Hero Aung San stricken from the school books
Burmese authorities say they want to bring the manuals up to international standards. But the intention is political: to weaken the influence of the democratic movement on young people. The general is the father of "Lady" Aung San Suu Kyi.

Yangon (AsiaNews) - The writings and speeches of the hero of independence, General Aung San, are disappearing from the textbooks of high schools in Myanmar.  The news comes from the agency  Democratic Voice of Burma.  But rather than having educational purposes, the initiative seems to be motivated by a clear political intention to weaken the influence of the democratic movement on young people.

Aung San - who is respected and remembered all over the country for his role in the achievement of independence - is also the father of democratic leader Aung San Suu Kyi, who has been under house arrest for years.  Together with the speeches of the general, the poems of Thakhin Kodaw Hmaing, known as "the architect of peace", will also be banned from the classroom.

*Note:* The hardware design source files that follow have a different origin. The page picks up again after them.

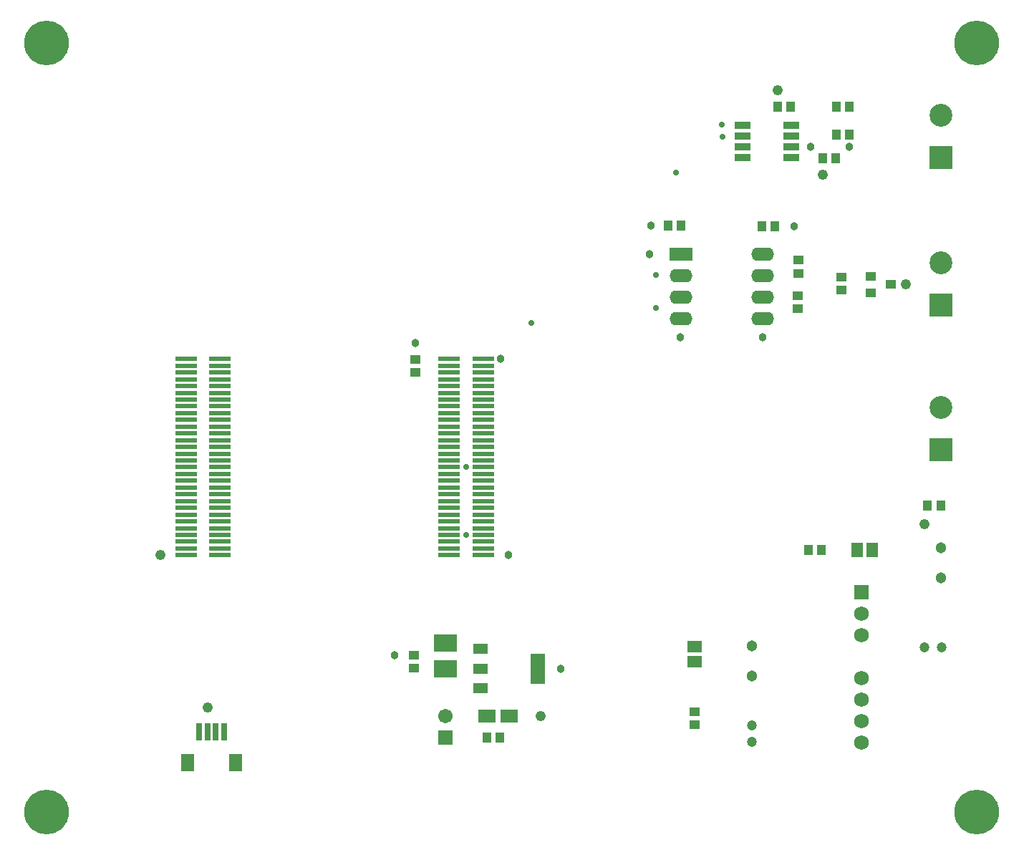
<source format=gts>
G04*
G04 #@! TF.GenerationSoftware,Altium Limited,Altium Designer,19.0.4 (130)*
G04*
G04 Layer_Color=8388736*
%FSLAX25Y25*%
%MOIN*%
G70*
G01*
G75*
%ADD39R,0.09855X0.01981*%
%ADD40O,0.10642X0.06312*%
%ADD41R,0.10642X0.06312*%
%ADD42R,0.04461X0.04658*%
%ADD43R,0.04658X0.04461*%
%ADD44R,0.07300X0.03300*%
%ADD45R,0.11036X0.07887*%
%ADD46R,0.07887X0.06115*%
%ADD47R,0.06902X0.14383*%
%ADD48R,0.06902X0.05131*%
%ADD49R,0.06902X0.05131*%
%ADD50R,0.06587X0.05367*%
%ADD51R,0.05367X0.06587*%
%ADD52R,0.06312X0.07887*%
%ADD53R,0.03162X0.08280*%
%ADD54R,0.03162X0.08280*%
%ADD55R,0.04540X0.04343*%
%ADD56R,0.04540X0.04343*%
%ADD57R,0.06706X0.06706*%
%ADD58C,0.06706*%
%ADD59C,0.04737*%
%ADD60C,0.05131*%
%ADD61R,0.06800X0.06800*%
%ADD62C,0.06800*%
%ADD63C,0.10642*%
%ADD64R,0.10642X0.10642*%
%ADD65C,0.03800*%
%ADD66C,0.04800*%
%ADD67C,0.02800*%
%ADD68C,0.20800*%
D39*
X222833Y230713D02*
D03*
Y227563D02*
D03*
Y224413D02*
D03*
Y221264D02*
D03*
Y218114D02*
D03*
Y214965D02*
D03*
Y211815D02*
D03*
Y208665D02*
D03*
Y205516D02*
D03*
Y202366D02*
D03*
Y199216D02*
D03*
Y196067D02*
D03*
Y192917D02*
D03*
Y189768D02*
D03*
Y186618D02*
D03*
Y183468D02*
D03*
Y180319D02*
D03*
Y177169D02*
D03*
Y174020D02*
D03*
Y170870D02*
D03*
Y167720D02*
D03*
Y164571D02*
D03*
Y161421D02*
D03*
Y158272D02*
D03*
Y155122D02*
D03*
Y151972D02*
D03*
Y148823D02*
D03*
Y145673D02*
D03*
Y142524D02*
D03*
Y139374D02*
D03*
X207085D02*
D03*
Y142524D02*
D03*
Y145673D02*
D03*
Y148823D02*
D03*
Y151972D02*
D03*
Y155122D02*
D03*
Y158272D02*
D03*
Y161421D02*
D03*
Y164571D02*
D03*
Y167720D02*
D03*
Y170870D02*
D03*
Y174020D02*
D03*
Y177169D02*
D03*
Y180319D02*
D03*
Y183468D02*
D03*
Y186618D02*
D03*
Y189768D02*
D03*
Y192917D02*
D03*
Y196067D02*
D03*
Y199216D02*
D03*
Y202366D02*
D03*
Y205516D02*
D03*
Y208665D02*
D03*
Y211815D02*
D03*
Y214965D02*
D03*
Y218114D02*
D03*
Y221264D02*
D03*
Y224413D02*
D03*
Y227563D02*
D03*
Y230713D02*
D03*
X84646Y230709D02*
D03*
Y227559D02*
D03*
Y224410D02*
D03*
Y221260D02*
D03*
Y218110D02*
D03*
Y214961D02*
D03*
Y211811D02*
D03*
Y208661D02*
D03*
Y205512D02*
D03*
Y202362D02*
D03*
Y199213D02*
D03*
Y196063D02*
D03*
Y192913D02*
D03*
Y189764D02*
D03*
Y186614D02*
D03*
Y183465D02*
D03*
Y180315D02*
D03*
Y177165D02*
D03*
Y174016D02*
D03*
Y170866D02*
D03*
Y167717D02*
D03*
Y164567D02*
D03*
Y161417D02*
D03*
Y158268D02*
D03*
Y155118D02*
D03*
Y151969D02*
D03*
Y148819D02*
D03*
Y145669D02*
D03*
Y142520D02*
D03*
Y139370D02*
D03*
X100394D02*
D03*
Y142520D02*
D03*
Y145669D02*
D03*
Y148819D02*
D03*
Y151969D02*
D03*
Y155118D02*
D03*
Y158268D02*
D03*
Y161417D02*
D03*
Y164567D02*
D03*
Y167717D02*
D03*
Y170866D02*
D03*
Y174016D02*
D03*
Y177165D02*
D03*
Y180315D02*
D03*
Y183465D02*
D03*
Y186614D02*
D03*
Y189764D02*
D03*
Y192913D02*
D03*
Y196063D02*
D03*
Y199213D02*
D03*
Y202362D02*
D03*
Y205512D02*
D03*
Y208661D02*
D03*
Y211811D02*
D03*
Y214961D02*
D03*
Y218110D02*
D03*
Y221260D02*
D03*
Y224410D02*
D03*
Y227559D02*
D03*
Y230709D02*
D03*
D40*
X352858Y249567D02*
D03*
Y259567D02*
D03*
X314858Y249567D02*
D03*
Y259567D02*
D03*
Y269567D02*
D03*
X352858Y279567D02*
D03*
Y269567D02*
D03*
D41*
X314858Y279567D02*
D03*
D42*
X380945Y324016D02*
D03*
X387008D02*
D03*
X224528Y54331D02*
D03*
X230591D02*
D03*
X359961Y348031D02*
D03*
X366024D02*
D03*
X387126Y335039D02*
D03*
X393189D02*
D03*
X308898Y292913D02*
D03*
X314961D02*
D03*
X358661Y292520D02*
D03*
X352598D02*
D03*
X374252Y141732D02*
D03*
X380315D02*
D03*
X435827Y162598D02*
D03*
X429764D02*
D03*
X387126Y348031D02*
D03*
X393189D02*
D03*
D43*
X389764Y262717D02*
D03*
Y268779D02*
D03*
X369685Y270591D02*
D03*
Y276654D02*
D03*
X369291Y254173D02*
D03*
Y260236D02*
D03*
X191339Y230594D02*
D03*
Y224532D02*
D03*
X190551Y86732D02*
D03*
Y92795D02*
D03*
X321260Y60354D02*
D03*
Y66417D02*
D03*
D44*
X343701Y339528D02*
D03*
Y334528D02*
D03*
Y329528D02*
D03*
Y324528D02*
D03*
X366142Y339528D02*
D03*
Y334528D02*
D03*
Y329528D02*
D03*
Y324528D02*
D03*
D45*
X205315Y98425D02*
D03*
Y86614D02*
D03*
D46*
X235079Y64567D02*
D03*
X224764D02*
D03*
D47*
X248327Y86614D02*
D03*
D48*
X221752Y77559D02*
D03*
Y86614D02*
D03*
D49*
Y95669D02*
D03*
D50*
X321260Y89803D02*
D03*
Y96811D02*
D03*
D51*
X403937Y141732D02*
D03*
X396929D02*
D03*
D52*
X85433Y42913D02*
D03*
X107480D02*
D03*
D53*
X90551Y57087D02*
D03*
X94488Y57086D02*
D03*
X98425D02*
D03*
D54*
X102362Y57087D02*
D03*
D55*
X403354Y269094D02*
D03*
X412606Y265354D02*
D03*
D56*
X403354Y261614D02*
D03*
D57*
X205118Y54567D02*
D03*
D58*
Y64567D02*
D03*
D59*
X428346Y96457D02*
D03*
X436221D02*
D03*
X347913Y52362D02*
D03*
Y60236D02*
D03*
D60*
X348031Y83268D02*
D03*
Y97047D02*
D03*
X435827Y128937D02*
D03*
Y142717D02*
D03*
D61*
X398819Y122283D02*
D03*
D62*
Y112284D02*
D03*
Y102284D02*
D03*
Y82284D02*
D03*
Y72284D02*
D03*
Y62283D02*
D03*
Y52284D02*
D03*
D63*
X435827Y344094D02*
D03*
Y208268D02*
D03*
X435827Y275591D02*
D03*
D64*
X435827Y324410D02*
D03*
Y188583D02*
D03*
X435827Y255906D02*
D03*
D65*
X393307Y329528D02*
D03*
X181496Y92795D02*
D03*
X231102Y230713D02*
D03*
X234646Y139374D02*
D03*
X259055Y86614D02*
D03*
X300354Y279567D02*
D03*
X367717Y292520D02*
D03*
X300787Y292913D02*
D03*
X191339Y238189D02*
D03*
X314567Y240945D02*
D03*
X352858D02*
D03*
X375197Y329528D02*
D03*
D66*
X249606Y64567D02*
D03*
X380945Y316535D02*
D03*
X359961Y355787D02*
D03*
X72441Y139370D02*
D03*
X94488Y68504D02*
D03*
X419685Y265354D02*
D03*
X428346Y153937D02*
D03*
D67*
X333858Y339764D02*
D03*
X334252Y334252D02*
D03*
X312598Y317323D02*
D03*
X245276Y247638D02*
D03*
X214961Y180319D02*
D03*
X214959Y148823D02*
D03*
X303150Y269685D02*
D03*
Y254409D02*
D03*
D68*
X452756Y19685D02*
D03*
Y377953D02*
D03*
X19685Y19685D02*
D03*
Y377953D02*
D03*
M02*

</source>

Officially, the military regime justifies the initiative as an adaptation of the curricula to meet international standards. M. Nyein Khet Khet, a former lecturer at the University of Yangon, maintains that the junta wants to limit the influence of Suu Kyi's democratic movement on the new generations.  "Both general Aung San and Thakhin Kodaw Hmaing's words", explains the former teacher, "are about patriotism, nationalism, freedom, democracy and rights".  Concepts that are too "dangerous" for the military oligarchy that has ruled Myanmar for more than 40 years, and intends to continue doing so.